WHAT NEEDS TO BE DONE: Read through the material below and copy each line in which the word "Link" occurs.

..............................

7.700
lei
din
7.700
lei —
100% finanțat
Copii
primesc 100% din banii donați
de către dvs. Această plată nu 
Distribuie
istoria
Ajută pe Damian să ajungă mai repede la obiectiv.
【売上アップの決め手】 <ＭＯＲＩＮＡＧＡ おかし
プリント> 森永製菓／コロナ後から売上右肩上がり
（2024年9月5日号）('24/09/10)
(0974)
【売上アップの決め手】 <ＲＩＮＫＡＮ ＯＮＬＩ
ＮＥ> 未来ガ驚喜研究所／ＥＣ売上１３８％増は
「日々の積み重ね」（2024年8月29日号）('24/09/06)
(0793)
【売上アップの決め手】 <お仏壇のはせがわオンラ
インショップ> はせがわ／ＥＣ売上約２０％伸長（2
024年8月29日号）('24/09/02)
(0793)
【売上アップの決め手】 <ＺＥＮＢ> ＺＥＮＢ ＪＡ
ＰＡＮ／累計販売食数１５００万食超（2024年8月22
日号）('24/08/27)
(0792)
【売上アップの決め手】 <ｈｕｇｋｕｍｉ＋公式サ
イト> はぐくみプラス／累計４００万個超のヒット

..............................

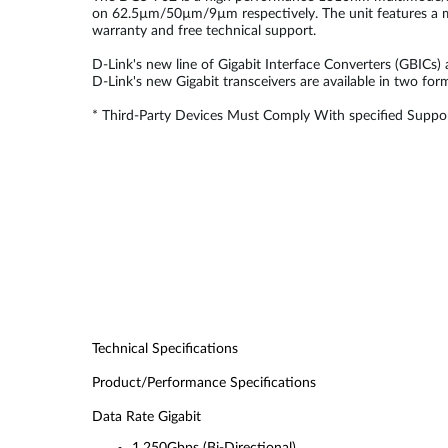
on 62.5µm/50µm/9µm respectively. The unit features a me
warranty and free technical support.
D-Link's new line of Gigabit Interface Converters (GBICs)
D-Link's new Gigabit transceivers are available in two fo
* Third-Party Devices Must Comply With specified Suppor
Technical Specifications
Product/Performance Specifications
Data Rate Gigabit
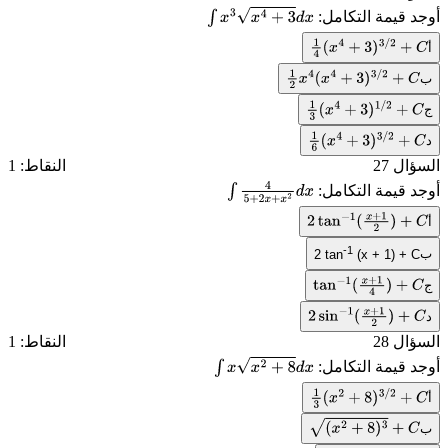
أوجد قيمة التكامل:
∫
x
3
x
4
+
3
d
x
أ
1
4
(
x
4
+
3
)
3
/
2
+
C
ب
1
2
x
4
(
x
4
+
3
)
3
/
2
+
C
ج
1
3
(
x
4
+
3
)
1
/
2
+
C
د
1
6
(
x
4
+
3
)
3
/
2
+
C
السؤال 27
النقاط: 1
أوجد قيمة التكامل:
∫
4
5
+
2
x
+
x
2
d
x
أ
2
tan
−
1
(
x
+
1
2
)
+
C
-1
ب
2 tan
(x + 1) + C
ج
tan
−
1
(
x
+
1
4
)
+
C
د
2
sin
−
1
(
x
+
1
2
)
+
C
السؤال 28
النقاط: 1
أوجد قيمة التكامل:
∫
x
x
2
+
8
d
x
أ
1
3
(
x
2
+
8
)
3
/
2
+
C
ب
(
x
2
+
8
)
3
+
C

..............................

TASK RESPONSE:
D-Link's new line of Gigabit Interface Converters (GBICs)
D-Link's new Gigabit transceivers are available in two fo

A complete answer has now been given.